Sobre Ciúmes e Arrependimento
O que é o ciúmes? É possuir pensamentos incoerentes sobre a pessoa amada e conduzir-se da mesma forma. Se o mais seguro dos homens quiser conhecer o ciúmes, que reflita sobre este empréstimo que tomei de Roland Barthes em meu livro - O Que dizem os Santos: “Como homem ciumento eu sofro quatro vezes: por ser ciumento, por me culpar por ser assim, por temer que meu ciúmes prejudique o outro, por me deixar levar por uma banalidade; eu sofro por ser excluído, por ser agressivo, por ser louco e por ser comum”.
O ciúmes é para a razão uma doença que impede-nos de pensar e de agir com justiça. Quando não controlado, se não puder gerir seus sintomas, as suas ações são proibidas. Se não puder ser convincente, será excluído. Se for perigoso, será encarcerado; se furioso, amarrado. Algumas vezes será curado com o perdão da pessoa vitimada, em outros, corrigido através de difíceis exercícios de auto-reflexão.
O ciumento nem sempre está privado de razões, às vezes está de posse da verdade como todos os outros envolvidos e pode até ser gerido por sentidos claros e ideias distintas, entretanto nunca julga corretamente. Vê objetos que não veria em plena razão, escuta vozes e sons em pleno sono, tem sentido e tato de percepções que em outro estado de animo não experimentaria. Esse tipo de sentimento, diríamos, não pode deixar de reunir extravagâncias e estragos. Junto dele sempre vem o arrependimento.
O arrependimento que atinge o culpado geralmente se parece com a culpa, muitas vezes a retratação é plena de corrupção e de mácula; sua ideia de correção, confusa; sua penitência, enfermiça, quase tanto quanto o pecado. Alguns doutos dizem que o ciumento não merece perdão, mas os amantes, por estarem colados a tal vício com uma cola natural, ou por longa convivência, não lhe percebem mais a feiúra.

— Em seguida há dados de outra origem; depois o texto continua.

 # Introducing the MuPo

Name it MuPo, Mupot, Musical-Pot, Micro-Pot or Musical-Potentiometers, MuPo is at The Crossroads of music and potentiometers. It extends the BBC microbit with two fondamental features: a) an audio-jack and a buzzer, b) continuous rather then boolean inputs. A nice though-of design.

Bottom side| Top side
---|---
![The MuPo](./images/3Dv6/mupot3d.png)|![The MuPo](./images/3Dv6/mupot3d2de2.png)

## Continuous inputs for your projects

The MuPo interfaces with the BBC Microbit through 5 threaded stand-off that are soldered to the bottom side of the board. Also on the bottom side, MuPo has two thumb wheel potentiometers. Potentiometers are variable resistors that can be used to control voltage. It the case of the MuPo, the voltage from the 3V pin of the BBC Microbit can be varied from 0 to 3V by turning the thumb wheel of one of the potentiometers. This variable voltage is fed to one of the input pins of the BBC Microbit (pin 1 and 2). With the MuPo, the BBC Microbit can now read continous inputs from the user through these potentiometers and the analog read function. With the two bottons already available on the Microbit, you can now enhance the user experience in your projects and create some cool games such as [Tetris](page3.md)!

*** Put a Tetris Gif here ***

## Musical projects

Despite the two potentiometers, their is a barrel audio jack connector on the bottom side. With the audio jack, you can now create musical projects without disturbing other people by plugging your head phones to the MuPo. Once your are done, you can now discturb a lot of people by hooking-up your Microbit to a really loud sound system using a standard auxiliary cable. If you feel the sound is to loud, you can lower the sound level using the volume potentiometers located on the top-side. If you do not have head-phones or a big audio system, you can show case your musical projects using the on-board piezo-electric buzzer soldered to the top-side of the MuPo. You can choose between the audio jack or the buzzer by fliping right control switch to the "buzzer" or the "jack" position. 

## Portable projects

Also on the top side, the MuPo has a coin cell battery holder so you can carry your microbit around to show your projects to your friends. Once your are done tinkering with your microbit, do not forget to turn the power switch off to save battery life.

Há ciúmes impetuosos, momentâneos e súbitos; deixemo-los de lado. Mas há outros que tantas vezes repetidos e por tão longo tempo em um mesmo coração, que acreditamos serem seu arrependimento um artifício difícil de imaginar e confuso de conceber. Fazendo tudo ao contrário dos preceitos estóicos, que nos mandam corrigir as imperfeições e os vícios que reconhecemos em nós, esse tipo de ciúmes, por mostrar tão poucos sinais de purificação e limpeza, não podem ser ciúmes, mas possessão: o que é loucura.
Estou zangado com alguns psicólogos que escreveram um manual de receitas para os ciumentos, um deles diz que cura-se o ciúmes tomando-se excrescências. Eis ai receitas divertidas. Até parecem inventadas por possessivos. Mas que dizem ser o arrependimento filho da culpa, não parece. No nosso caso, ciúmes e possessão não são a mesma coisa e o arrependimento não é fruto da culpa do ciumento, mas um desejo de correção.

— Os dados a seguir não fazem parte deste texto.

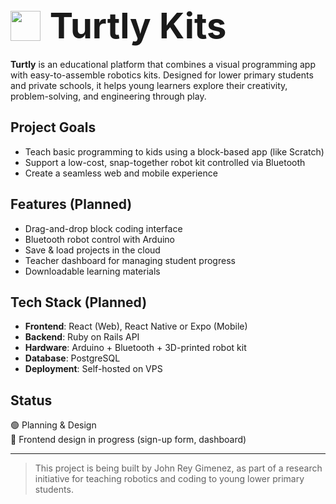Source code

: <h1>
  <span style="display: inline-block; vertical-align: middle;">
    <img src="https://raw.githubusercontent.com/JohnReyGimenez/turtly-platform/main/media/Logo.png" width="48" />
  </span>
  <span style="display: inline-block; vertical-align: middle; font-size: 2em; font-weight: bold; margin-left: 8px;">
    Turtly Kits
  </span>
</h1>

**Turtly** is an educational platform that combines a visual programming app with easy-to-assemble robotics kits. Designed for lower primary students and private schools, it helps young learners explore their creativity, problem-solving, and engineering through play.

## Project Goals

- Teach basic programming to kids using a block-based app (like Scratch)
- Support a low-cost, snap-together robot kit controlled via Bluetooth
- Create a seamless web and mobile experience

## Features (Planned)

- Drag-and-drop block coding interface
- Bluetooth robot control with Arduino
- Save & load projects in the cloud
- Teacher dashboard for managing student progress
- Downloadable learning materials

## Tech Stack (Planned)

- **Frontend**: React (Web), React Native or Expo (Mobile)
- **Backend**: Ruby on Rails API
- **Hardware**: Arduino + Bluetooth + 3D-printed robot kit
- **Database**: PostgreSQL
- **Deployment**: Self-hosted on VPS

## Status

🟢 Planning & Design  
🔄 Frontend design in progress (sign-up form, dashboard)

---

> This project is being built by John Rey Gimenez, as part of a research initiative for teaching robotics and coding to young lower primary students.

Quantas metamorfoses vejo causar o ciúmes em muitos casais, meus conhecidos! É uma doença poderosa e que se insinua de modo natural e imperceptível. É preciso grande atenção e diligência e grande precaução para evitar as imperfeições causadas pelos ciúmes. Para atenuar o avanço do meu, sinto que, não obstante todas as minhas barreiras, venho avançando passo a passo, impondo sobre mim uma auto-correção. Penso que o mérito da cura não seja ir longe, e sim ordenadamente. Resisto tanto quanto posso. Mas não sei por fim aonde esse sentimento me levará. Em todo caso, fico contente que saibam de onde terei caído caso morra solitário.